Я был знаком с этими взглядами. Тем не менее хотел знать больше.
– Но конечно же, – сказал я, – эти намерения втянут нас в конфликт и со странами, которые не хотят терять свою независимость, и с другими великими державами мира, не так ли?
Гиммлер кивнул:
– Фюрер с самого начала понимал, что мир не смирится с усилением Германии, как и Европа не примет ее лидерства. Богатые страны всегда стараются предотвратить возвышение бедных родственников. Такое отношение свойственно человеческой натуре. Англия из-за ее географического положения обладает мощной центробежной силой – то есть ее интересы лежат слишком далеко, за морем, хотя она и могла бы возглавить Европу. Тем не менее фюрер пытался достигнуть взаимопонимания с Англией. Но его усилия не привели к успеху. Тем не менее он не расстался с надеждой, что придет день, когда англосаксы поймут, как им выгоднее вести себя.
Он говорил это в июне 1943 года!
– С точки зрения фюрера, – спокойным ровным тоном продолжил Гиммлер, – европейский экономический союз под англо-германским руководством отнюдь не обязан вступать в конфликт с американской экономической политикой.
Я упомянул о России.
– Россия, – ответил Гиммлер, – не должна оставаться в изоляции. Европа должна включить в себя и другие славянские народы. Если Россия добьется успеха, сколотив славянский блок из трехсот миллионов человек, добившись его промышленного развития и превратив эти миллионы в фанатиков, то он подавит превосходство Запада. Эта идущая с Востока опасность угрожает всему западному миру и его культуре. В этом и кроется одна из причин войны с Россией.
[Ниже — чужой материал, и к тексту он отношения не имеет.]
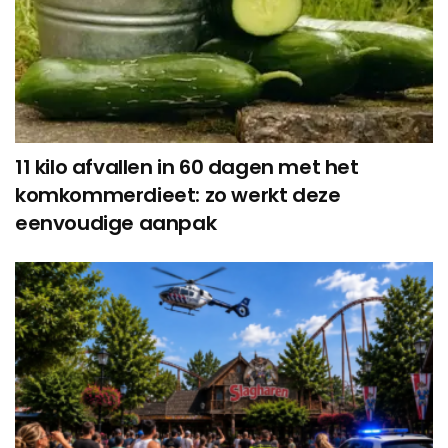
11 kilo afvallen in 60 dagen met het
komkommerdieet: zo werkt deze
eenvoudige aanpak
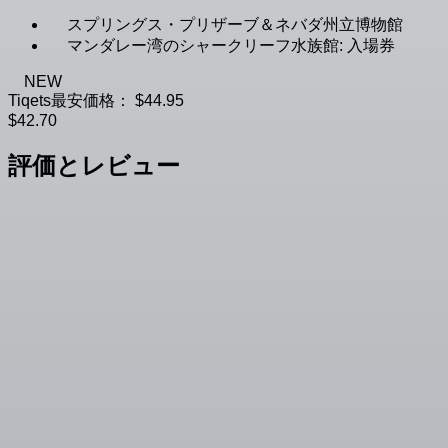
スプリングス・プリザーブ＆ネバダ州立博物館
マンダレー湾のシャークリーフ水族館: 入場券
NEW
Tiqets最安価格：
$44.95
$42.70
評価とレビュー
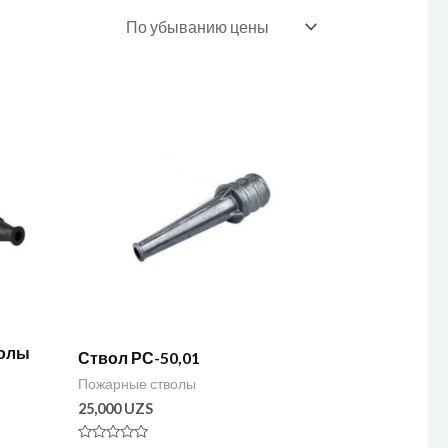
волы
Ствол РС-50,01
Пожарные стволы
25,000
UZS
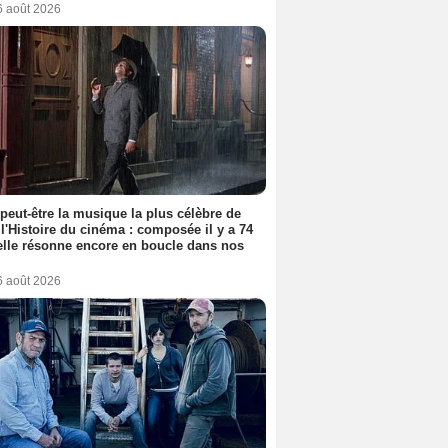
6 août 2026
 peut-être la musique la plus célèbre de
 l'Histoire du cinéma : composée il y a 74
elle résonne encore en boucle dans nos
6 août 2026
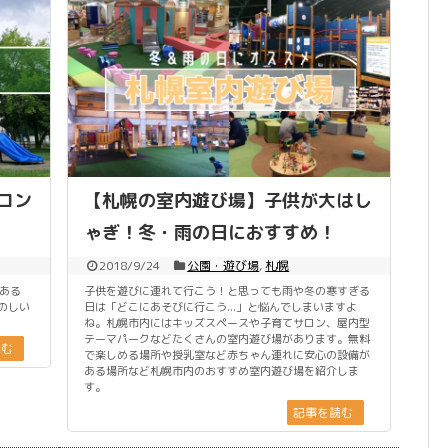
コン
【札幌の室内遊び場】子供が大はし
ゃぎ！冬・雨の日におすすめ！
2018/9/24
公園・遊び場
,
札幌
にある
子供を遊びに連れて行こう！と思っても雨や冬の寒すぎる
のしい
日は「どこにあそびに行こう...」と悩んでしまいますよ
ね。札幌市内にはキッズスペースや子育てサロン、屋内型
テーマパークなどたくさんの室内遊び場があります。無料
読む
で楽しめる場所や授乳室など赤ちゃん連れに安心の設備が
ある場所など札幌市内のおすすめ室内遊び場を紹介しま
す。
記事を読む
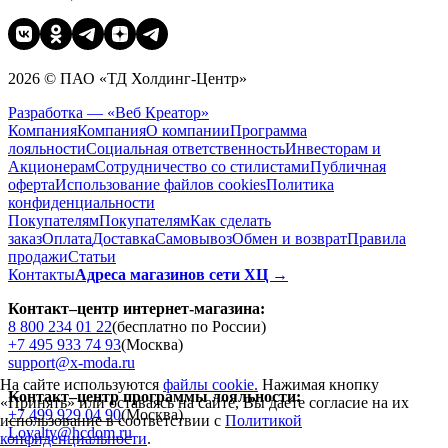
2026 © ПАО «ТД Холдинг-Центр»
Разработка — «Веб Креатор»
Компания
Компания
О компании
Программа
лояльности
Социальная ответственность
Инвесторам и
Акционерам
Сотрудничество со стилистами
Публичная
оферта
Использование файлов cookies
Политика
конфиденциальности
Покупателям
Покупателям
Как сделать
заказ
Оплата
Доставка
Cамовывоз
Обмен и возврат
Правила
продажи
Статьи
Контакты
Адреса магазинов сети ХЦ →
Контакт–центр интернет-магазина:
8 800 234 01 22
(бесплатно по России)
+7 495 933 74 93
(Москва)
support@x-moda.ru
На сайте используются
файлы cookie.
Нажимая кнопку
Контакт–центр программы лояльности:
«Принять» или оставаясь на сайте, Вы даете согласие на их
+7 499 929 04 90
(Москва)
использование в соответствии с
Политикой
Loyalty@hcdom.ru
конфиденциальности
.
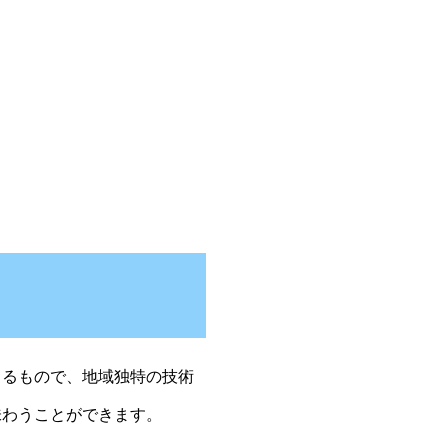
るもので、地域独特の技術
味わうことができます。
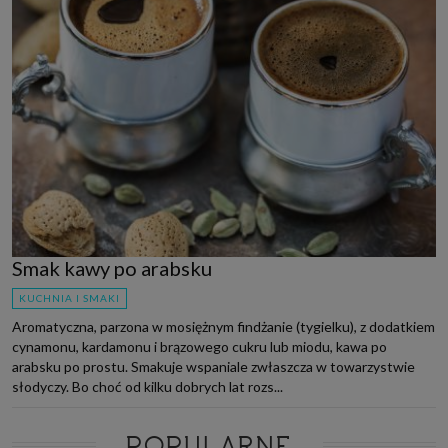
Smak kawy po arabsku
KUCHNIA I SMAKI
Aromatyczna, parzona w mosiężnym findżanie (tygielku), z dodatkiem
cynamonu, kardamonu i brązowego cukru lub miodu, kawa po
arabsku po prostu. Smakuje wspaniale zwłaszcza w towarzystwie
słodyczy. Bo choć od kilku dobrych lat rozs...
POPULARNE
– То есть вы считаете, – спросил я, – что экономическая опасность, угрожающая нам с Востока, обладает такой огромной силой?
Гиммлер ответил едва ли не автоматически:
– Западный рабочий обладает высокой квалификацией, но он требователен и, если подходить с расовой точки зрения, пресыщен. Он уже ничего не хочет от жизни. По окончании восьмичасового рабочего дня ему нужен лишь дом, семья, покой и свой садик. У него сравнительно высокие заработки. В определенном смысле он рассматривает свою работу на предприятии как неизбежное зло, как средство вести свободную жизнь после работы. Он хочет пользоваться достижениями культуры своего времени.
Русский рабочий не таков. Для него труд на производстве сравнительно нов. Он полон сил и энтузиазма, у него хорошие руки, он еще не испорчен удовольствиями внешнего мира, потому что жизнь за пределами фабрики не может предложить ему ничего стоящего. Его труд, как и у японского рабочего, исключительно дешев, и высокоразвитая промышленность может только мечтать о таком труженике. Советское правительство добилось исключительных успехов, заставив русских рабочих ценить труд на производстве. Оно предлагает им на предприятиях все социальные и культурные преимущества, которых они лишены дома. Но, поддерживая низкий уровень жизни, оно заставляет их за ту же заработную плату работать больше и тяжелее. Русский рабочий любит свой завод. И придет день, когда Сталин, если мы не остановим его, переключит промышленность с производства вооружений на потребительские товары. Учитывая полную национализацию производства, он волен выбирать любую линию поведения. И тогда Россия получит возможность затопить мировые рынки предельно дешевыми товарами. У мира не найдется ответа на такую экспансию, особенно если за ней будет стоять огромная военная мощь. Следствием станет экономическая катастрофа для Западной Европы и Америки, а главной жертвой станут рабочие.